_Activity:_ Please repeat every record exactly, leaving out any pictures.

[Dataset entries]
>>
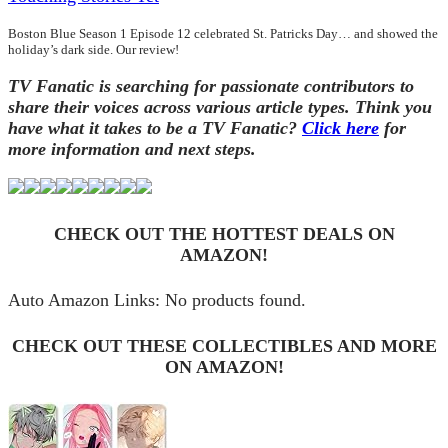
Boston Blue Season 1 Episode 12 celebrated St. Patricks Day… and showed the
holiday’s dark side. Our review!
TV Fanatic is searching for passionate contributors to
share their voices across various article types. Think you
have what it takes to be a TV Fanatic?
Click here
for
more information and next steps.
CHECK OUT THE HOTTEST DEALS ON
AMAZON!
Auto Amazon Links: No products found.
CHECK OUT THESE COLLECTIBLES AND MORE
ON AMAZON!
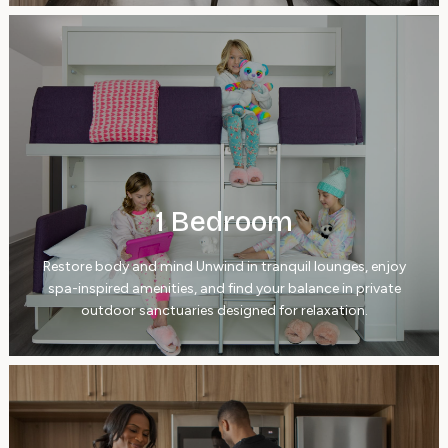
1 Bedroom
Restore body and mind Unwind in tranquil lounges, enjoy
spa-inspired amenities, and find your balance in private
outdoor sanctuaries designed for relaxation.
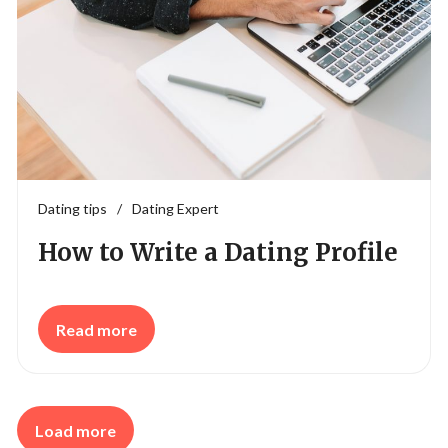
Dating tips
/
Dating Expert
How to Write a Dating Profile
Read more
Load more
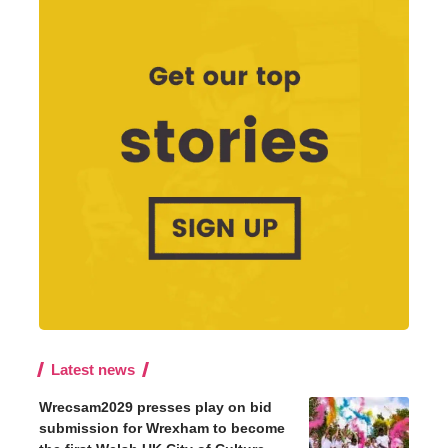
Latest news
Wrecsam2029 presses play on bid
submission for Wrexham to become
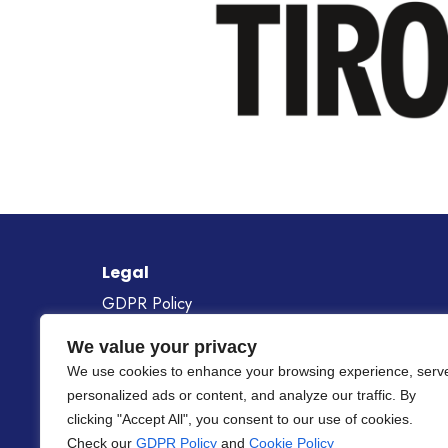
Legal
GDPR Policy
Cookie Policy
We value your privacy
Gender Equality Policy
We use cookies to enhance your browsing experience, serv
personalized ads or content, and analyze our traffic. By
Project Number
101268687
clicking "Accept All", you consent to our use of cookies.
Check our
GDPR Policy
and
Cookie Policy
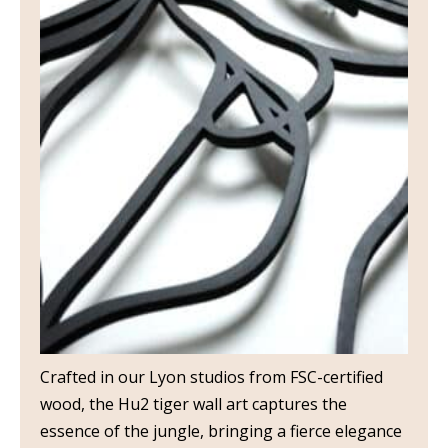
Crafted in our Lyon studios from FSC-certified
wood, the Hu2 tiger wall art captures the
essence of the jungle, bringing a fierce elegance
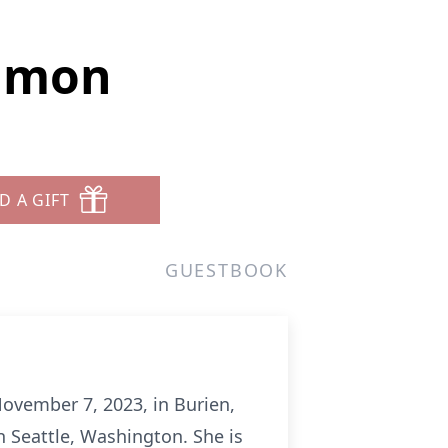
emmon
D A GIFT
GUESTBOOK
ovember 7, 2023, in Burien,
 Seattle, Washington. She is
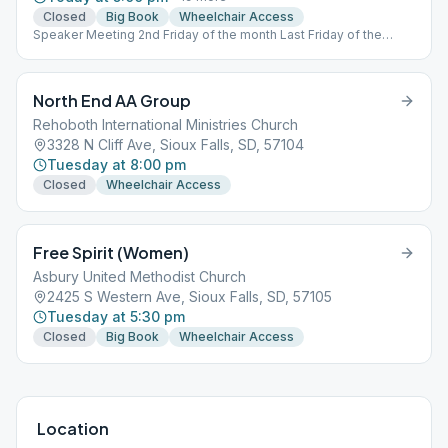
Closed
Big Book
Wheelchair Access
Speaker Meeting 2nd Friday of the month Last Friday of the
month is an Open Birthday Meeting Friday meetings are Open
Sunday at 7:30PM is Open Saturday at 8:00PM is a Traditions
Meeting
North End AA Group
Rehoboth International Ministries Church
3328 N Cliff Ave, Sioux Falls, SD, 57104
Tuesday at 8:00 pm
Closed
Wheelchair Access
Free Spirit (Women)
Asbury United Methodist Church
2425 S Western Ave, Sioux Falls, SD, 57105
Tuesday at 5:30 pm
Closed
Big Book
Wheelchair Access
Location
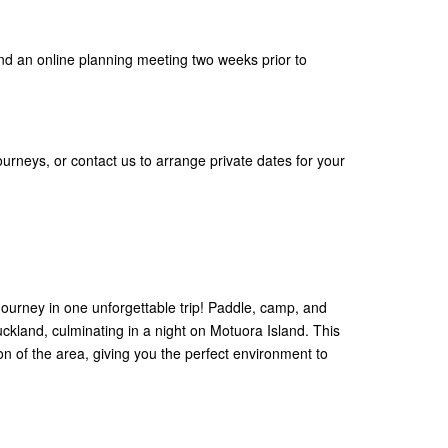
nd an online planning meeting two weeks prior to
ourneys, or contact us to arrange private dates for your
ourney in one unforgettable trip! Paddle, camp, and
kland, culminating in a night on Motuora Island. This
on of the area, giving you the perfect environment to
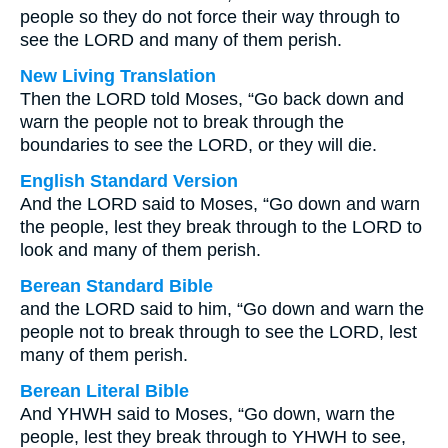
people so they do not force their way through to
see the LORD and many of them perish.
New Living Translation
Then the LORD told Moses, “Go back down and
warn the people not to break through the
boundaries to see the LORD, or they will die.
English Standard Version
And the LORD said to Moses, “Go down and warn
the people, lest they break through to the LORD to
look and many of them perish.
Berean Standard Bible
and the LORD said to him, “Go down and warn the
people not to break through to see the LORD, lest
many of them perish.
Berean Literal Bible
And YHWH said to Moses, “Go down, warn the
people, lest they break through to YHWH to see,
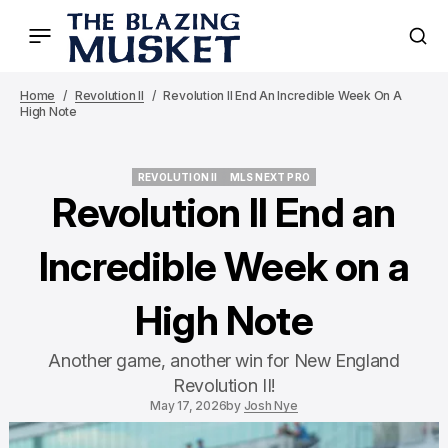
Home
Revolution II
Revolution II End An Incredible Week On A
High Note
REVOLUTION II
MLS NEXT PRO
REVOLUTION II
MLS NEXT PRO
Revolution II End an
Incredible Week on a
High Note
Another game, another win for New England
Revolution II!
May 17, 2026
by
Josh Nye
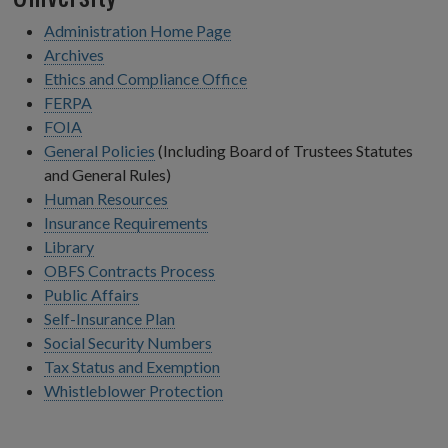
Administration Home Page
Archives
Ethics and Compliance Office
FERPA
FOIA
General Policies
(Including Board of Trustees Statutes
and General Rules)
Human Resources
Insurance Requirements
Library
OBFS Contracts Process
Public Affairs
Self-Insurance Plan
Social Security Numbers
Tax Status and Exemption
Whistleblower Protection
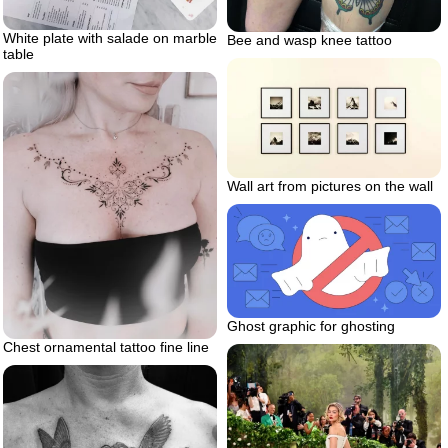
White plate with salade on marble
Bee and wasp knee tattoo
table
Wall art from pictures on the wall
Ghost graphic for ghosting
Chest ornamental tattoo fine line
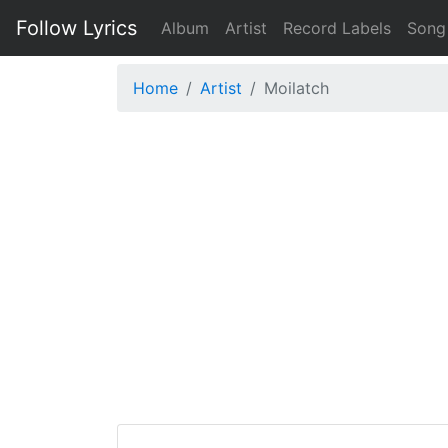
Follow Lyrics
Album
Artist
Record Labels
Song
Home
Artist
Moilatch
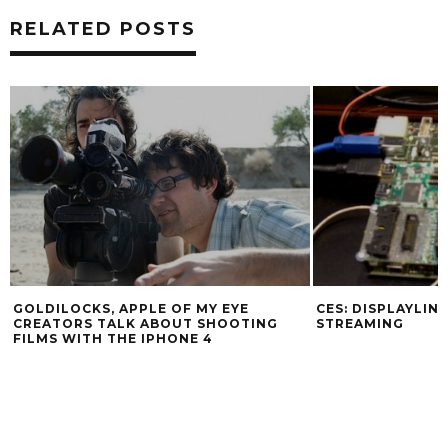
RELATED POSTS
GOLDILOCKS, APPLE OF MY EYE
CES: DISPLAYLIN
CREATORS TALK ABOUT SHOOTING
STREAMING
FILMS WITH THE IPHONE 4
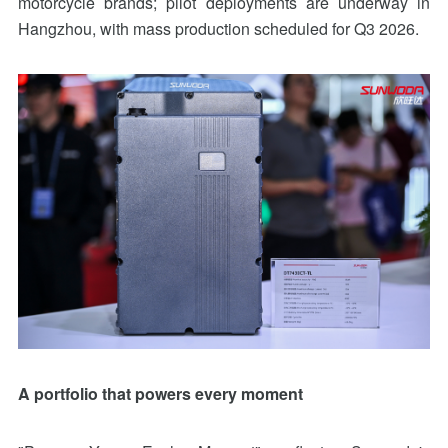
motorcycle brands; pilot deployments are underway in
Hangzhou, with mass production scheduled for Q3 2026.
A portfolio that powers every moment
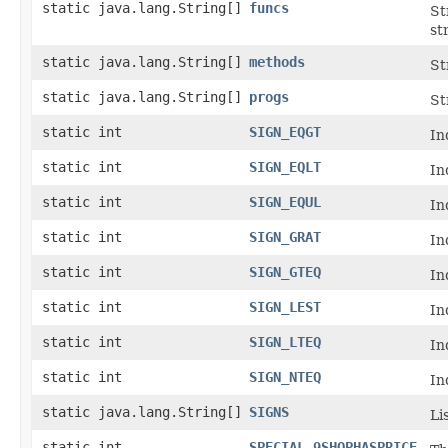
static java.lang.String[]
funcs
St
st
static java.lang.String[]
methods
St
static java.lang.String[]
progs
St
static int
SIGN_EQGT
In
static int
SIGN_EQLT
In
static int
SIGN_EQUL
In
static int
SIGN_GRAT
In
static int
SIGN_GTEQ
In
static int
SIGN_LEST
In
static int
SIGN_LTEQ
In
static int
SIGN_NTEQ
In
static java.lang.String[]
SIGNS
Li
static int
SPECIAL_9SHOPHASPRICE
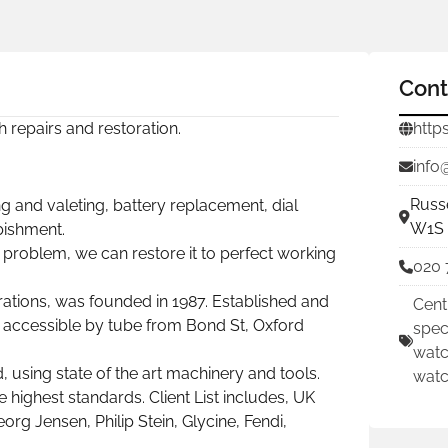
Cont
ch repairs and restoration.
http
info
Russ
g and valeting, battery replacement, dial
W1S 
rbishment.
roblem, we can restore it to perfect working
020 
ations, was founded in 1987. Established and
Cent
y accessible by tube from Bond St, Oxford
spec
watc
using state of the art machinery and tools.
watc
e highest standards. Client List includes, UK
org Jensen, Philip Stein, Glycine, Fendi,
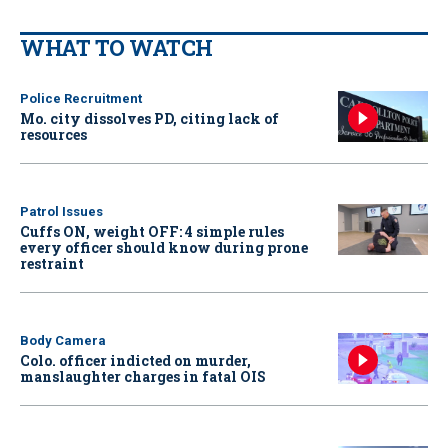
WHAT TO WATCH
Police Recruitment
Mo. city dissolves PD, citing lack of
resources
Patrol Issues
Cuffs ON, weight OFF: 4 simple rules
every officer should know during prone
restraint
Body Camera
Colo. officer indicted on murder,
manslaughter charges in fatal OIS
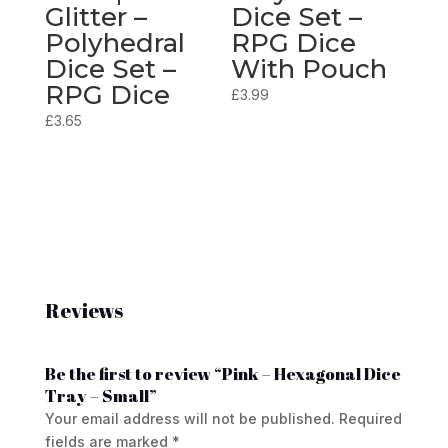
Glitter –
Dice Set –
Polyhedral
RPG Dice
Dice Set –
With Pouch
RPG Dice
£
3.99
£
3.65
Reviews
Be the first to review “Pink – Hexagonal Dice
Tray – Small”
Your email address will not be published.
Required
fields are marked
*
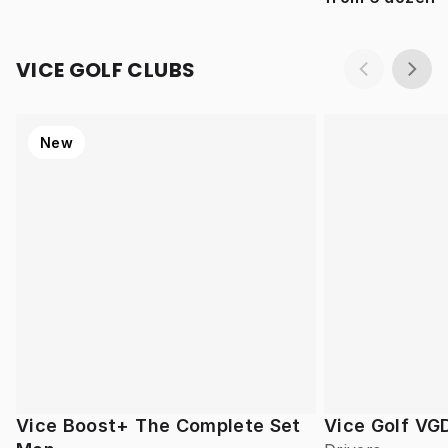
VICE GOLF CLUBS
New
Vice Boost+ The Complete Set
Vice Golf VG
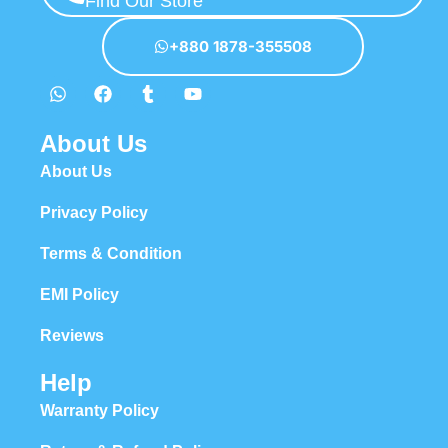
Find Our Store
hierarchies of information, weight, emphasis, oblique stresses,
priorities, all those subtle cues that also have visual and emotional
+880 1878-355508
appeal to the reader.
About Us
About Us
Privacy Policy
Terms & Condition
EMI Policy
Reviews
Help
Warranty Policy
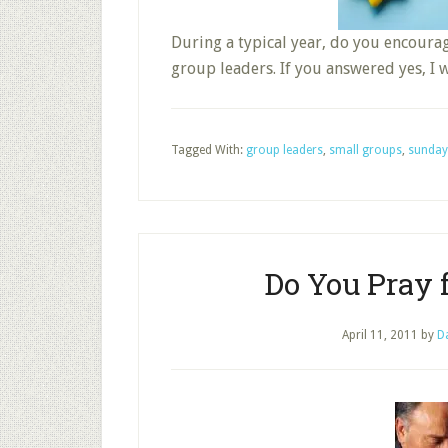
During a typical year, do you encoura
group leaders. If you answered yes, I 
Tagged With:
group leaders
,
small groups
,
sunday
Do You Pray 
April 11, 2011
by
D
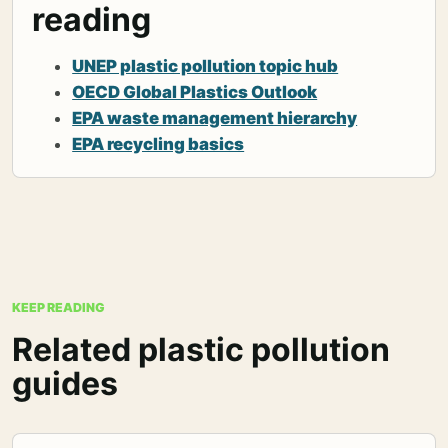
reading
UNEP plastic pollution topic hub
OECD Global Plastics Outlook
EPA waste management hierarchy
EPA recycling basics
KEEP READING
Related plastic pollution
guides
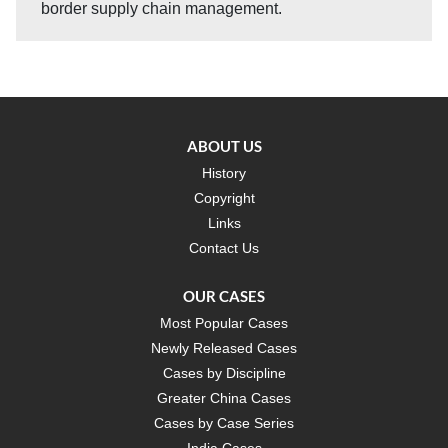
border supply chain management.
ABOUT US
History
Copyright
Links
Contact Us
OUR CASES
Most Popular Cases
Newly Released Cases
Cases by Discipline
Greater China Cases
Cases by Case Series
India Cases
<<
_Finished exercise:_
Boston Blue Season 1 Episode 12 celebrated St. Patricks Day… and showed the
holiday’s dark side. Our review!
TV Fanatic is searching for passionate contributors to
share their voices across various article types. Think you
have what it takes to be a TV Fanatic?
Click here
for
more information and next steps.
CHECK OUT THE HOTTEST DEALS ON
AMAZON!
Auto Amazon Links: No products found.
CHECK OUT THESE COLLECTIBLES AND MORE
ON AMAZON!
1 Bedroom
Restore body and mind Unwind in tranquil lounges, enjoy
spa-inspired amenities, and find your balance in private
outdoor sanctuaries designed for relaxation.
Dating tips
/
Dating Expert
How to Write a Dating Profile
Read more
Load more
Latest news
Wrecsam2029 presses play on bid
submission for Wrexham to become
Legal
GDPR Policy
Cookie Policy
We value your privacy
Gender Equality Policy
We use cookies to enhance your browsing experience, serv
personalized ads or content, and analyze our traffic. By
Project Number
101268687
clicking "Accept All", you consent to our use of cookies.
Check our
GDPR Policy
and
Cookie Policy
Crafted in our Lyon studios from FSC-certified
wood, the Hu2 tiger wall art captures the
essence of the jungle, bringing a fierce elegance
emmon
D A GIFT
GUESTBOOK
ovember 7, 2023, in Burien,
 Seattle, Washington. She is
Closed
Big Book
Wheelchair Access
Speaker Meeting 2nd Friday of the month Last Friday of the
month is an Open Birthday Meeting Friday meetings are Open
Sunday at 7:30PM is Open Saturday at 8:00PM is a Traditions
Meeting
North End AA Group
Rehoboth International Ministries Church
3328 N Cliff Ave, Sioux Falls, SD, 57104
Tuesday at 8:00 pm
Closed
Wheelchair Access
Free Spirit (Women)
Asbury United Methodist Church
2425 S Western Ave, Sioux Falls, SD, 57105
Tuesday at 5:30 pm
Closed
Big Book
Wheelchair Access
Location
nd an online planning meeting two weeks prior to
ourneys, or contact us to arrange private dates for your
ourney in one unforgettable trip! Paddle, camp, and
kland, culminating in a night on Motuora Island. This
on of the area, giving you the perfect environment to
people so they do not force their way through to
see the LORD and many of them perish.
New Living Translation
Then the LORD told Moses, “Go back down and
warn the people not to break through the
boundaries to see the LORD, or they will die.
English Standard Version
And the LORD said to Moses, “Go down and warn
the people, lest they break through to the LORD to
look and many of them perish.
Berean Standard Bible
and the LORD said to him, “Go down and warn the
people not to break through to see the LORD, lest
many of them perish.
Berean Literal Bible
And YHWH said to Moses, “Go down, warn the
people, lest they break through to YHWH to see,
Home
Revolution II
Revolution II End An Incredible Week On A
High Note
REVOLUTION II
MLS NEXT PRO
REVOLUTION II
MLS NEXT PRO
Revolution II End an
Incredible Week on a
High Note
Another game, another win for New England
Revolution II!
May 17, 2026
by
Josh Nye
Administration Home Page
Archives
Ethics and Compliance Office
FERPA
FOIA
General Policies
(Including Board of Trustees Statutes
and General Rules)
Human Resources
Insurance Requirements
Library
OBFS Contracts Process
Public Affairs
Self-Insurance Plan
Social Security Numbers
Tax Status and Exemption
Whistleblower Protection
White plate with salade on marble
Bee and wasp knee tattoo
table
Wall art from pictures on the wall
Ghost graphic for ghosting
Chest ornamental tattoo fine line
Follow Lyrics
Album
Artist
Record Labels
Song
Home
Artist
Moilatch
RELATED POSTS
GOLDILOCKS, APPLE OF MY EYE
CES: DISPLAYLIN
CREATORS TALK ABOUT SHOOTING
STREAMING
FILMS WITH THE IPHONE 4
motorcycle brands; pilot deployments are underway in
Hangzhou, with mass production scheduled for Q3 2026.
A portfolio that powers every moment
static java.lang.String[]
funcs
St
st
static java.lang.String[]
methods
St
static java.lang.String[]
progs
St
static int
SIGN_EQGT
In
static int
SIGN_EQLT
In
static int
SIGN_EQUL
In
static int
SIGN_GRAT
In
static int
SIGN_GTEQ
In
static int
SIGN_LEST
In
static int
SIGN_LTEQ
In
static int
SIGN_NTEQ
In
static java.lang.String[]
SIGNS
Li
static int
SPECIAL_9SHOPHASPRICE
Cont
ch repairs and restoration.
http
info
Russ
g and valeting, battery replacement, dial
W1S 
rbishment.
roblem, we can restore it to perfect working
020 
ations, was founded in 1987. Established and
Cent
y accessible by tube from Bond St, Oxford
spec
watc
using state of the art machinery and tools.
watc
e highest standards. Client List includes, UK
org Jensen, Philip Stein, Glycine, Fendi,
WHAT TO WATCH
Police Recruitment
Mo. city dissolves PD, citing lack of
resources
Patrol Issues
Cuffs ON, weight OFF: 4 simple rules
every officer should know during prone
restraint
Body Camera
Colo. officer indicted on murder,
manslaughter charges in fatal OIS
Glitter –
Dice Set –
Polyhedral
RPG Dice
Dice Set –
With Pouch
RPG Dice
£
3.99
£
3.65
Reviews
Be the first to review “Pink – Hexagonal Dice
Tray – Small”
Your email address will not be published.
Required
fields are marked
*
VICE GOLF CLUBS
New
Vice Boost+ The Complete Set
Vice Golf VG
Find Our Store
hierarchies of information, weight, emphasis, oblique stresses,
priorities, all those subtle cues that also have visual and emotional
+880 1878-355508
appeal to the reader.
About Us
About Us
Privacy Policy
Terms & Condition
EMI Policy
Reviews
Help
Warranty Policy
During a typical year, do you encoura
group leaders. If you answered yes, I 
Tagged With:
group leaders
,
small groups
,
sunday
Do You Pray 
April 11, 2011
by
D
reading
UNEP plastic pollution topic hub
OECD Global Plastics Outlook
EPA waste management hierarchy
EPA recycling basics
KEEP READING
Related plastic pollution
guides
border supply chain management.
ABOUT US
History
Copyright
Links
Contact Us
OUR CASES
Most Popular Cases
Newly Released Cases
Cases by Discipline
Greater China Cases
Cases by Case Series
India Cases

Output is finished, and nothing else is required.